In my code below, I wanted the last equation number to appear at the center line of the split equation, like this:

enter image description here

Can you assist me with this?

Here is my code:

\documentclass[11pt]{book}
\usepackage[top=3cm,bottom=3cm,left=3.2cm,right=3.2cm,headsep=10pt,a4paper]{geometry}
\usepackage{amsmath,amsthm}

\begin{document}
\begin{align}\label{wnoise}
\begin{bmatrix}
x_{wn}\\
y_{wn}
\end{bmatrix} & =
\left[\begin{matrix}
  (L_{1} + \delta r_{3} + r_{3vn})\cos\theta_{1}+\\
  (L_{1} + \delta r_{3} + r_{3vn})\sin\theta_{1}-
\end{matrix}
\begin{matrix}
(\delta r_{2} + r_{2vn})\sin\theta_{1}\\
(\delta r_{2} + r_{2vn})\cos\theta_{1}
\end{matrix}\right]
+\begin{bmatrix}
v_{xn}\\
v_{yn}
\end{bmatrix}\\
\begin{bmatrix}
x_{wn}\\
y_{wn}
\end{bmatrix}-
\begin{bmatrix}
v_{xn}\\
v_{yn}
\end{bmatrix} & =
\begin{bmatrix}
\sin\theta_{1} & \cos\theta_{1} \\
-\cos\theta_{1} & \sin\theta_{1}
\end{bmatrix}
        {\begin{bmatrix}
         \delta r_{2} \\
         \delta r_{3}
        \end{bmatrix}}+\left[\begin{matrix}
         (L_{1} + r_{3vn})\cos\theta_{1} +  r_{2vn}\sin\theta_{1}\\
         (L_{1} + r_{3vn})\sin\theta_{1} - r_{2vn}\cos\theta_{1}
        \end{matrix}\right]\\
\begin{bmatrix}
\delta r_{2} \\
\delta r_{3}
\end{bmatrix} & =
\begin{bmatrix}
\sin\theta_{1} & \cos\theta_{1} \\
-\cos\theta_{1} & \sin\theta_{1}
\end{bmatrix}^{-1}\left(\begin{bmatrix}
x_{wn}\\
y_{wn}
\end{bmatrix} -
\left[\begin{matrix}
         (L_{1} + r_{3vn})\cos\theta_{1}+ \\
         (L_{1} + r_{3vn})\cos\theta_{1}-
        \end{matrix}\right.\right.\nonumber\\
        &\hspace{6.2cm}
\left.\left.\begin{matrix}
r_{2vn}\sin\theta_{1}\\
r_{2vn}\cos\theta_{1}
\end{matrix}\right]
- \begin{bmatrix}
v_{xn}\\
v_{yn}
\end{bmatrix}\right)
\end{align}

\end{document}

2 Answers 2

5

I would not split the wide matrix across two lines, but break at the multiplication, which is a more natural break point.
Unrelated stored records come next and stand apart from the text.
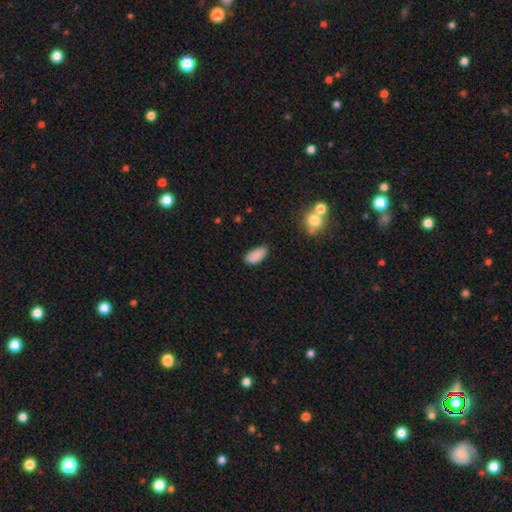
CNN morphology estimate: The model was most divided on "merging": none: 74%, minor disturbance: 20%, major disturbance: 4%, merger: 2%. More confident: how rounded — in between (88%); smooth or featured — smooth (87%).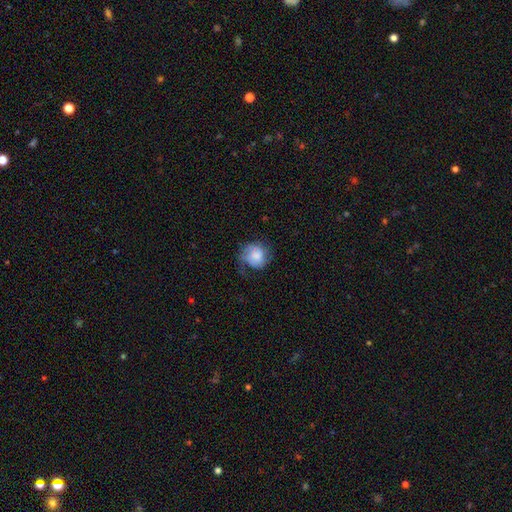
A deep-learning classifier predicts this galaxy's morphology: smooth_or_featured: smooth (p=0.68) [alt: featured or disk p=0.23]
how_rounded: round (p=0.76) [alt: in between p=0.23]
merging: none (p=0.49) [alt: minor disturbance p=0.30]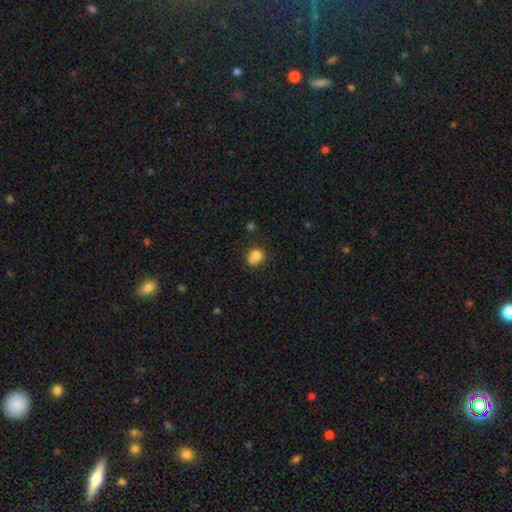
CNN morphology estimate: A smooth galaxy with no disk features (76%) that is round (70%).

Vote fractions:
- Smooth or featured? smooth: 76% / featured or disk: 13% / star or artifact: 11%
- How rounded? round: 70% / in between: 29% / cigar-shaped: 1%
- Merging? none: 43% / merger: 30% / minor disturbance: 20% / major disturbance: 8%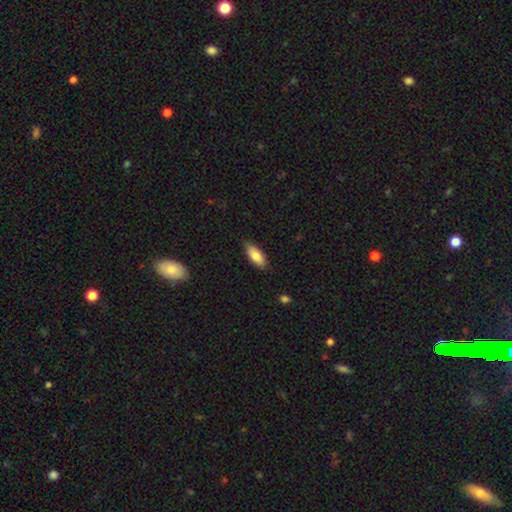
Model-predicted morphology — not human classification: Smooth or featured?
  - smooth: 83% *
  - featured or disk: 11%
  - star or artifact: 6%
How rounded?
  - in between: 79% *
  - cigar-shaped: 19%
  - round: 2%
Merging?
  - none: 82% *
  - minor disturbance: 14%
  - major disturbance: 2%
  - merger: 1%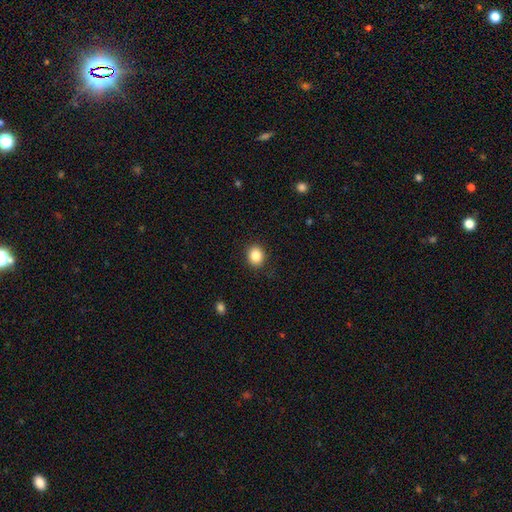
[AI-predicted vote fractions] smooth 85%, star or artifact 10%, featured or disk 5%. Down the decision tree: how rounded — round (71%); merging — none (90%).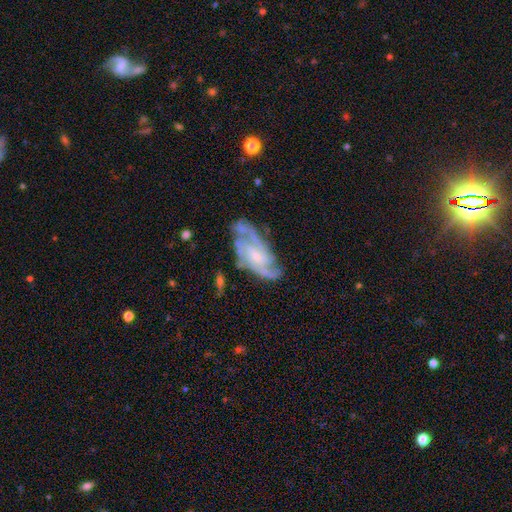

You can use the same idea for the different break style.

\documentclass[11pt]{book}
\usepackage[top=3cm,bottom=3cm,left=3.2cm,right=3.2cm,headsep=10pt,a4paper]{geometry}
\usepackage{amsmath,amsthm}

\begin{document}
\begin{align}\label{wnoise}
\begin{bmatrix}
x_{wn}\\
y_{wn}
\end{bmatrix} & =
\left[\begin{matrix}
  (L_{1} + \delta r_{3} + r_{3vn})\cos\theta_{1}+\\
  (L_{1} + \delta r_{3} + r_{3vn})\sin\theta_{1}-
\end{matrix}
\begin{matrix}
(\delta r_{2} + r_{2vn})\sin\theta_{1}\\
(\delta r_{2} + r_{2vn})\cos\theta_{1}
\end{matrix}\right]
+\begin{bmatrix}
v_{xn}\\
v_{yn}
\end{bmatrix}\\
\begin{bmatrix}
x_{wn}\\
y_{wn}
\end{bmatrix}-
\begin{bmatrix}
v_{xn}\\
v_{yn}
\end{bmatrix} & =
\begin{bmatrix}
\sin\theta_{1} & \cos\theta_{1} \\
-\cos\theta_{1} & \sin\theta_{1}
\end{bmatrix}
\begin{bmatrix}
\delta r_{2} \\
\delta r_{3}
\end{bmatrix}+\left[\begin{matrix}
         (L_{1} + r_{3vn})\cos\theta_{1} +  r_{2vn}\sin\theta_{1}\\
         (L_{1} + r_{3vn})\sin\theta_{1} - r_{2vn}\cos\theta_{1}
        \end{matrix}\right]\\
\begin{split}
\begin{bmatrix}
\delta r_{2} \\
\delta r_{3}
\end{bmatrix} & =
  \begin{bmatrix}
    \sin\theta_{1} & \cos\theta_{1} \\
   -\cos\theta_{1} & \sin\theta_{1}
  \end{bmatrix}^{-1}\cdot{}\\
  &\qquad\qquad
   \left(
   \begin{bmatrix}
   x_{wn}\\
   y_{wn}
   \end{bmatrix} -
   \begin{bmatrix}
   (L_{1} + r_{3vn})\cos\theta_{1}+r_{2vn}\sin\theta_{1}\\
   (L_{1} + r_{3vn})\cos\theta_{1}-r_{2vn}\cos\theta_{1}
   \end{bmatrix} -
   \begin{bmatrix}
   v_{xn}\\
   v_{yn}
   \end{bmatrix}
   \right)
  \end{split}
\end{align}

\end{document}

Note how split is nested in align in order to have the number vertically in the middle of it.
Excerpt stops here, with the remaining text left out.